Figure 1. Single high-dose bNAbs or short-term daily ART therapies initiated within 48 hours (i.e., window of opportunity) of a SHIV challenge to newborn monkeys provide sustained protection from the virus. Image courtesy of Oregon National Primate Research Center.

 

The high-dose, single-antibody cocktail approach seems to be remarkably effective—as successful as ART—and is superior to multiple-dose exposures (tested in prior studies³). Because of the different mechanisms of action, Dr. Haigwood pointed out combining ART with bNAbs has the potential to become an HIV cure and will positively affect HIV research in the years to come. “It is an exciting time for the ONPRC and HIV researchers, such that tractable, single short-term treatments that can fully clear the infection/virus for babies born to mothers testing positive for HIV are becoming available,” said Dr. Haigwood.

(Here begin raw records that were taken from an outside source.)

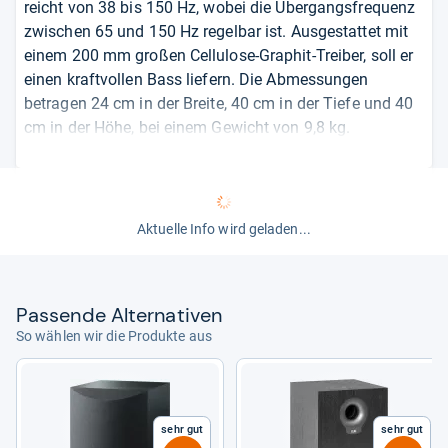
reicht von 38 bis 150 Hz, wobei die Übergangsfrequenz
zwischen 65 und 150 Hz regelbar ist. Ausgestattet mit
einem 200 mm großen Cellulose-Graphit-Treiber, soll er
einen kraftvollen Bass liefern. Die Abmessungen
betragen 24 cm in der Breite, 40 cm in der Tiefe und 40
cm in der Höhe, bei einem Gewicht von 9,8 kg.
Anschlüsse umfassen einen Cinch-Eingang, während
digitale und kabellose Verbindungen wie optische oder
koaxiale Eingänge sowie Bluetooth nicht vorhanden
sind.
Aktuelle Info wird geladen...
Aktiver Subwoofer mit Bassreflex-Bauweise
Nennbelastbarkeit von 50 W, maximale
Pas­sende Alter­na­ti­ven
Belastbarkeit 100 W
Übertragungsbereich von 38 bis 150 Hz, regelbare
So wählen wir die Produkte aus
Übergangsfrequenz
200 mm Cellulose-Graphit-Treiber für kraftvollen
Bass
Sehr gut
Sehr gut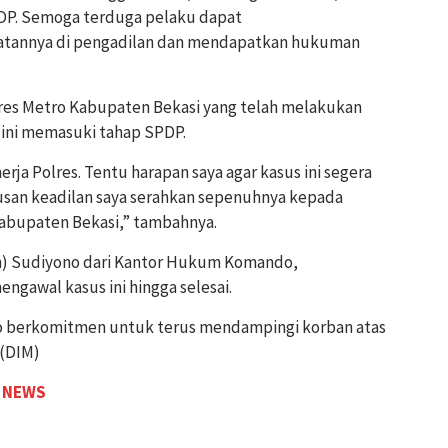
DP. Semoga terduga pelaku dapat
annya di pengadilan dan mendapatkan hukuman
olres Metro Kabupaten Bekasi yang telah melakukan
 ini memasuki tahap SPDP.
erja Polres. Tentu harapan saya agar kasus ini segera
san keadilan saya serahkan sepenuhnya kepada
Kabupaten Bekasi,” tambahnya.
n) Sudiyono dari Kantor Hukum Komando,
ngawal kasus ini hingga selesai.
 berkomitmen untuk terus mendampingi korban atas
 (DIM)
 NEWS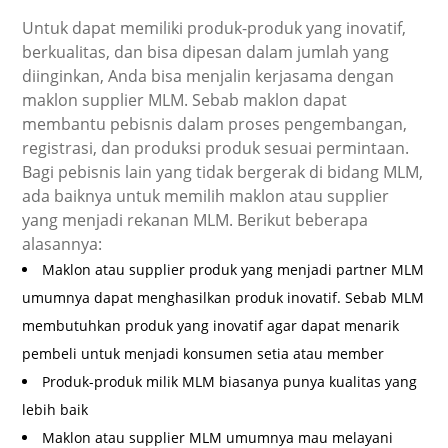
Untuk dapat memiliki produk-produk yang inovatif,
berkualitas, dan bisa dipesan dalam jumlah yang
diinginkan, Anda bisa menjalin kerjasama dengan
maklon supplier MLM. Sebab maklon dapat
membantu pebisnis dalam proses pengembangan,
registrasi, dan produksi produk sesuai permintaan.
Bagi pebisnis lain yang tidak bergerak di bidang MLM,
ada baiknya untuk memilih maklon atau supplier
yang menjadi rekanan MLM. Berikut beberapa
alasannya:
Maklon atau supplier produk yang menjadi partner MLM
umumnya dapat menghasilkan produk inovatif. Sebab MLM
membutuhkan produk yang inovatif agar dapat menarik
pembeli untuk menjadi konsumen setia atau member
Produk-produk milik MLM biasanya punya kualitas yang
lebih baik
Maklon atau supplier MLM umumnya mau melayani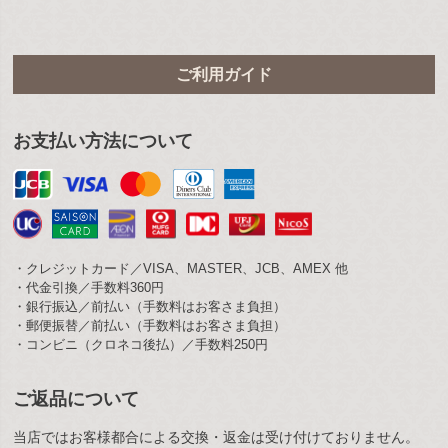
ご利用ガイド
お支払い方法について
・クレジットカード／VISA、MASTER、JCB、AMEX 他
・代金引換／手数料360円
・銀行振込／前払い（手数料はお客さま負担）
・郵便振替／前払い（手数料はお客さま負担）
・コンビニ（クロネコ後払）／手数料250円
ご返品について
当店ではお客様都合による交換・返金は受け付けておりません。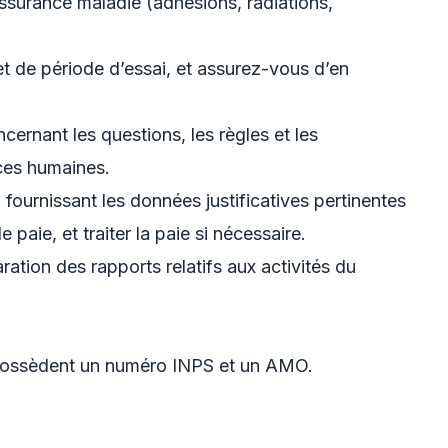
’assurance maladie (adhésions, radiations,
et de période d’essai, et assurez-vous d’en
ernant les questions, les règles et les
ces humaines.
n fournissant les données justificatives pertinentes
paie, et traiter la paie si nécessaire.
tion des rapports relatifs aux activités du
possèdent un numéro INPS et un AMO.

The ONPRC, one of seven Centers comprising the National Primate Research Centers Consortium, is funded, in part, by a grant through the Office of Research Infrastructure Programs (ORIP) of the National Institutes of Health (NIH). The ONPRC investigators have shared their primate research findings broadly across the Consortium and the scientific community, including in the International Maternal Pediatric Adolescent AIDS Clinical Trials (IMPAACT) Network.

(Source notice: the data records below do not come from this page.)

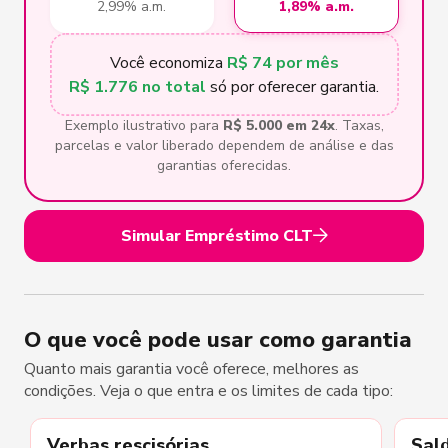
2,99% a.m.
1,89% a.m.
Você economiza
R$ 74 por mês
R$ 1.776 no total
só por oferecer garantia.
Exemplo ilustrativo para
R$ 5.000 em 24x
. Taxas,
parcelas e valor liberado dependem de análise e das
garantias oferecidas.
Simular Empréstimo CLT
O que você pode usar como garantia
Quanto mais garantia você oferece, melhores as
condições. Veja o que entra e os limites de cada tipo:
Verbas rescisórias
Sal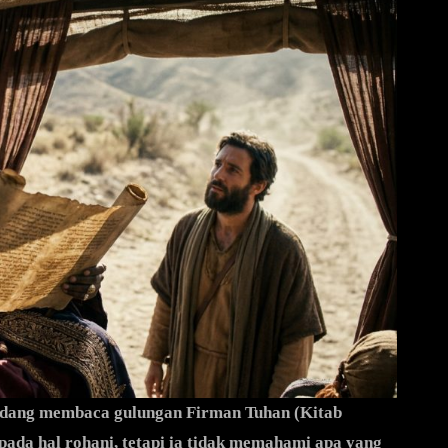
 sedang membaca gulungan Firman Tuhan (Kitab
 pada hal rohani, tetapi ia tidak memahami apa yang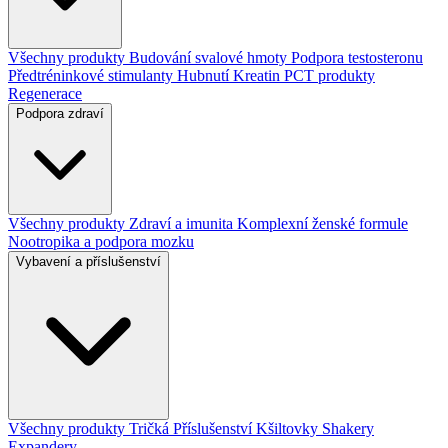
Všechny produkty
Budování svalové hmoty
Podpora testosteronu
Předtréninkové stimulanty
Hubnutí
Kreatin
PCT produkty
Regenerace
Podpora zdraví
Všechny produkty
Zdraví a imunita
Komplexní ženské formule
Nootropika a podpora mozku
Vybavení a příslušenství
Všechny produkty
Tričká
Příslušenství
Kšiltovky
Shakery
Expandery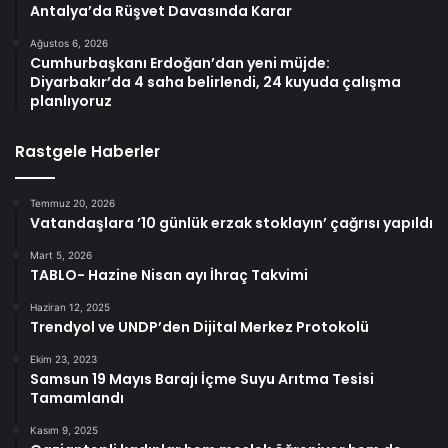
Antalya’da Rüşvet Davasında Karar
Ağustos 6, 2026
Cumhurbaşkanı Erdoğan’dan yeni müjde:
Diyarbakır’da 4 saha belirlendi, 24 kuyuda çalışma
planlıyoruz
Rastgele Haberler
Temmuz 20, 2026
Vatandaşlara ’10 günlük erzak stoklayın’ çağrısı yapıldı
Mart 5, 2026
TABLO- Hazine Nisan ayı İhraç Takvimi
Haziran 12, 2025
Trendyol ve UNDP’den Dijital Merkez Protokolü
Ekim 23, 2023
Samsun 19 Mayıs Barajı İçme Suyu Arıtma Tesisi
Tamamlandı
Kasım 9, 2025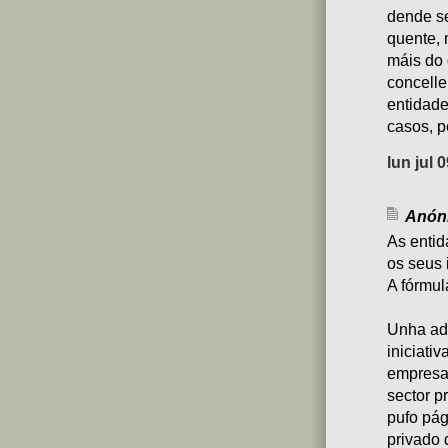
dende se
quente, 
máis do 
concellei
entidade
casos, p
lun jul 
Anóni
As entid
os seus 
A fórmul
Unha adm
iniciati
empresa 
sector p
pufo pág
privado 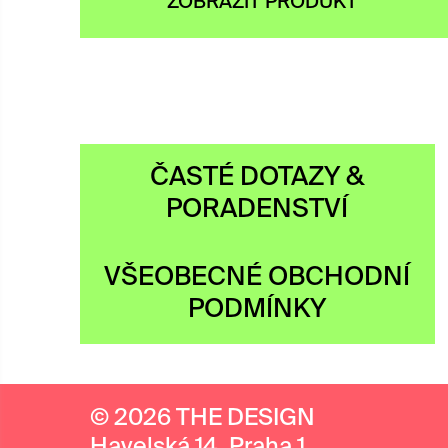
ZOBRAZIT PRODUKT
ČASTÉ DOTAZY &
PORADENSTVÍ
VŠEOBECNÉ OBCHODNÍ
PODMÍNKY
© 2026 THE DESIGN
Havelská 14, Praha 1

Clinical trials evaluating human monoclonal antibodies (mAb) effective against HIV, including one of those (VRC07-523LS) that Dr. Haigwood and colleagues used in optimizing the infant SHIV model, are ongoing in the IMPAACT Network. In one such vertical transmission trial, investigators have started to assess a combination of ART with VRC01, which is the only bNAb approved by the U.S. Food and Drug Administration for HIV treatment in newborns.⁴ Trial investigators are starting to administer VRC01 to patients at earlier time points, and results will be made available as the study progresses.

Recognizing that clinical trials routinely are done with an individual agent, the next step Dr. Haigwood proposes for vertical transmission studies will be to evaluate antibody cocktails in humans, particularly in babies who were exposed to HIV during birth or by breastfeeding, and also in combination with ART. “Generally, in the field, use of antibody therapy as prophylaxis employs the use of more than one monoclonal antibody to ensure full protection against the virus,” explained Dr. Haigwood.

The potential to directly translate the results of studies using the SHIV model to a clinical trial demonstrates the utility of the NHP model. As clinical trials on mAb treatments progress, the promise of an HIV cure for children born to infected mothers will become increasingly likely.

References

¹  Joint U.N. Programme on HIV/AIDS. Miles to Go: Closing Gaps, Breaking Barriers, Righting Injustices. Geneva: United Nations:89. Available at: https://reliefweb.int/sites/reliefweb.int/files/resources/miles-to-go_en.pdf. Accessed October 15, 2020.

²  Shapiro MB, Cheever T, Malherbe DC, et al. Single-dose bNAb cocktail or abbreviated ART post-exposure regimens achieve tight SHIV control without adaptive immunity. Nat Commun. 2020;11:70.

³  Hessell AJ, Jaworski JP, Epson E, et al. Early short-term treatment with neutralizing human monoclonal antibodies halts SHIV infection in infant macaques. Nat Med. 2016;22:362–368.

⁴  Cunningham CK, McFarland EJ, Morrison RL, et al. Safety, tolerability, and pharmacokinetics of the broadly neutralizing human immunodeficiency virus (HIV)-1 monoclonal antibody VRC01 in HIV-exposed newborn infants. J Infect Dis. 2020;222:628–636.